> **Estratto**:
────────────────────

SI’ allo sciopero dei calciatori

Lo so che vi avevo promesso un articolo sul Doctor Who, ma ora c’è questo argomento che, ora che la notizia è ufficiale, mi preme di parlare.
Più o meno il 99% di voi non sarà d’accordo con il titolo del post, il rimanente 1% ha avuto la pazienza di aspettare di leggerlo prima di chiuderlo. Questo post è tutto per voi 1%!

Dato che siamo in Italia, e in Italia il calcio è diventato lo sport nazionale dai tempi del fascismo (so di che parlo, ci ho fatto la tesina alle superiori!), tutti sanno che i giocatori della Serie A hanno deciso di incrociare le braccia e di scioperare per la prima giornata di campionato finchè non si firmerà il contratto collettivo dei calciatori. Ma perchè i calciatori non firmano?

I calciatori non firmano perchè sono in disaccordo su 2 punti del contratto collettivo proposto dalla Lega Calcio: il punto 4 e il punto 7.

────────────────────

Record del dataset
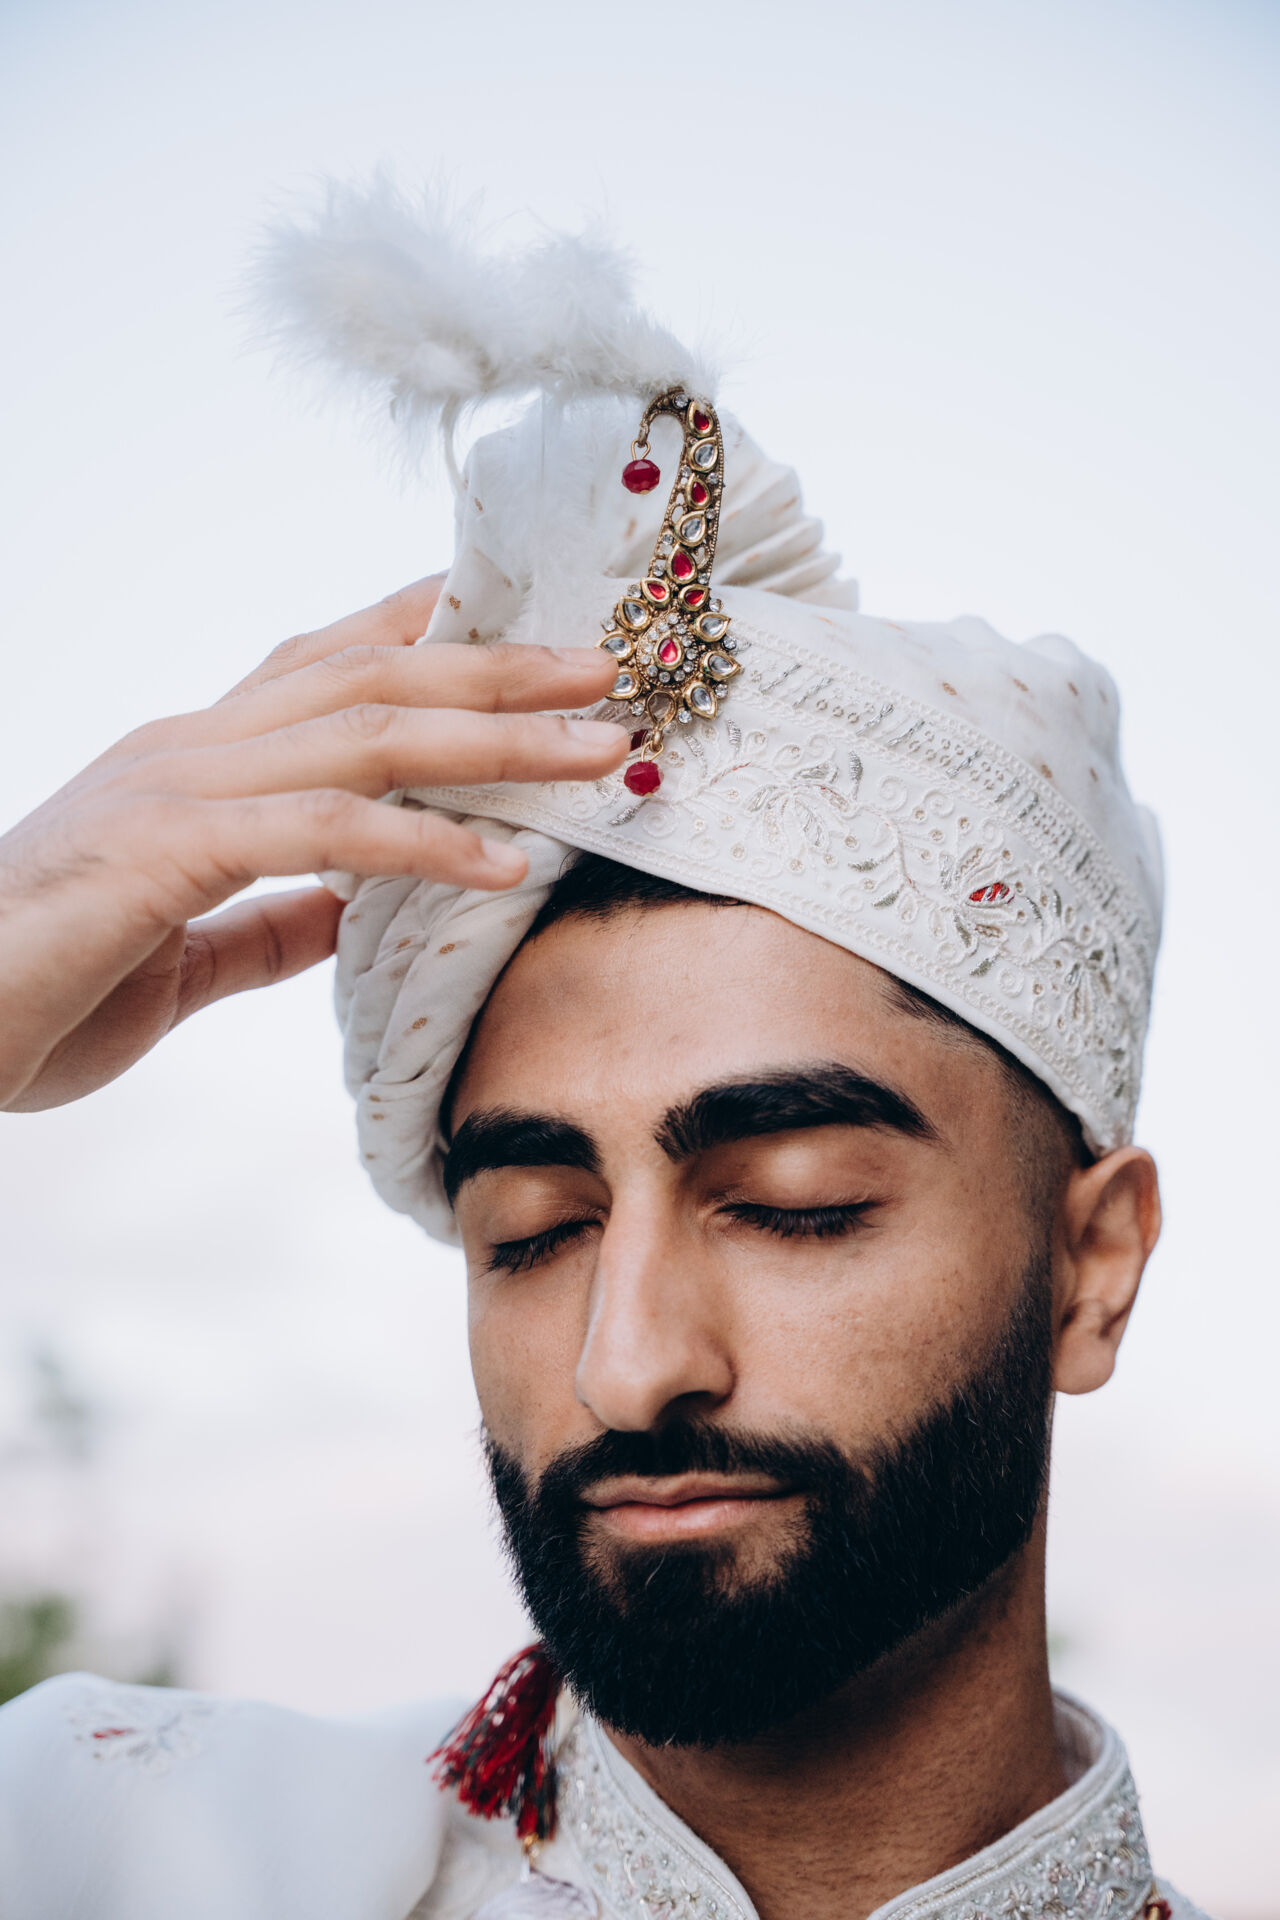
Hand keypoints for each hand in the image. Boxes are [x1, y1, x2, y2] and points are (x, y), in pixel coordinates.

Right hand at [0, 575, 625, 1111]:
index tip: (536, 629)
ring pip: (366, 730)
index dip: (435, 635)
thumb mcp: (184, 955)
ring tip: (602, 749)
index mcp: (196, 763)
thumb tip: (350, 910)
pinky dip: (427, 840)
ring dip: (498, 735)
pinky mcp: (165, 851)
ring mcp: (175, 787)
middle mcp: (192, 749)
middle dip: (501, 666)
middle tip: (613, 668)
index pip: (331, 667)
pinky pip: (324, 832)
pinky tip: (508, 862)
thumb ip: (268, 923)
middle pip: (374, 674)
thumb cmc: (36, 989)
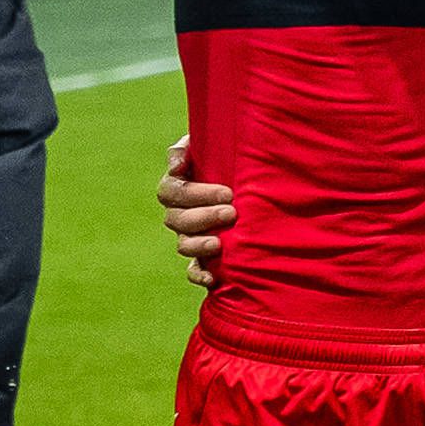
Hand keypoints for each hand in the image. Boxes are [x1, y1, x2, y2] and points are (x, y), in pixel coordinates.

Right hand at [160, 134, 232, 289]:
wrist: (252, 184)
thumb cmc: (228, 159)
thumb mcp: (210, 145)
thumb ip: (186, 148)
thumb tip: (174, 166)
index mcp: (177, 188)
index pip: (172, 192)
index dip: (196, 194)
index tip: (228, 192)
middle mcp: (179, 214)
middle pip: (176, 220)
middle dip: (204, 216)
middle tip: (231, 212)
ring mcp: (190, 236)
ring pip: (183, 245)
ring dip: (199, 244)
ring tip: (221, 242)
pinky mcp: (204, 257)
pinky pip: (193, 270)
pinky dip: (199, 276)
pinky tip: (213, 279)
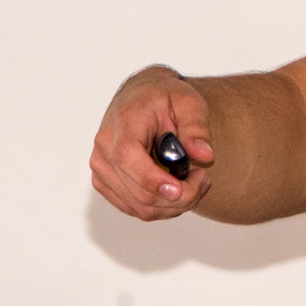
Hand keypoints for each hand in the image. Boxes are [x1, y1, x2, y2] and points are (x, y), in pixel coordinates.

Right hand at [90, 65, 215, 219]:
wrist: (141, 96)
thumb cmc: (164, 97)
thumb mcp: (188, 100)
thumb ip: (196, 126)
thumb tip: (205, 155)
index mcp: (122, 124)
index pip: (127, 158)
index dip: (152, 180)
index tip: (180, 189)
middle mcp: (104, 149)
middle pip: (138, 191)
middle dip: (179, 196)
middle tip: (204, 179)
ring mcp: (101, 169)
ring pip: (139, 207)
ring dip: (174, 204)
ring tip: (196, 181)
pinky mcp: (105, 182)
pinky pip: (135, 208)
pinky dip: (162, 206)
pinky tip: (179, 187)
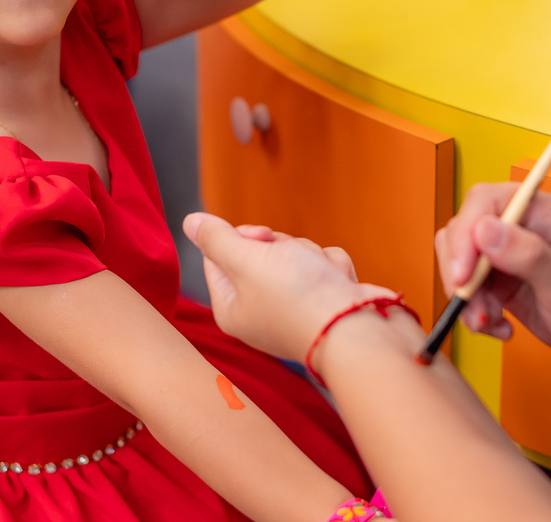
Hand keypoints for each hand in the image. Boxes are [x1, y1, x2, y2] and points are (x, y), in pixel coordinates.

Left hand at [183, 213, 395, 362]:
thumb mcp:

────────────────────

> **Compito A**: Elenca tutti i numeri scritti in cifre nell'articolo sullo sciopero dei calciatori, senza ripetizioni.
> **Compito B**: Scrivi il seguito dell'articolo sullo sciopero dei calciatori, riprendendo dopo l'ultima frase.

> **Risultato A**: 99, 1, 2, 4, 7

> **Risultato B**:
Sul punto 4 i calciatori chiedono che le società contribuiscano al pagamento del contributo di solidarietà chiesto dal governo. Qua, non avendo recepito molte informazioni, vado a interpretazione: i giocatori chiedono che non siano loro a dover pagare tutta la parcentuale di tassazione di tasche loro, ma le società contribuiscano mettendo una parte per conto loro che verrà detratta dalla busta paga totale. Questo a causa dei sempre più crescenti casi di ritardi o addirittura mancati pagamenti di stipendi da parte di alcune società, il motivo che ha causato anche lo sciopero dei calciatori spagnoli.
Sul punto 7 i calciatori reclamano sul trattamento dei giocatori fuori rosa: loro chiedono di allenarsi comunque con i compagni di squadra, la Lega preferisce rimanere alle condizioni attuali, ovvero con i calciatori che possono usufruire delle strutture della squadra, ma non si allenano insieme ai compagni e in orari diversi rispetto a loro.

Personalmente mi trovo d’accordo con il primo punto, perchè così agevola il pagamento della tassa e nessuno ne risente, e in parte in disaccordo con il secondo, perchè se un giocatore viene messo fuori rosa vuol dire che non rientra nei piani della società e quindi della squadra, e quindi non ha motivo di allenarsi con la squadra perchè, seppur informalmente, non ne fa parte.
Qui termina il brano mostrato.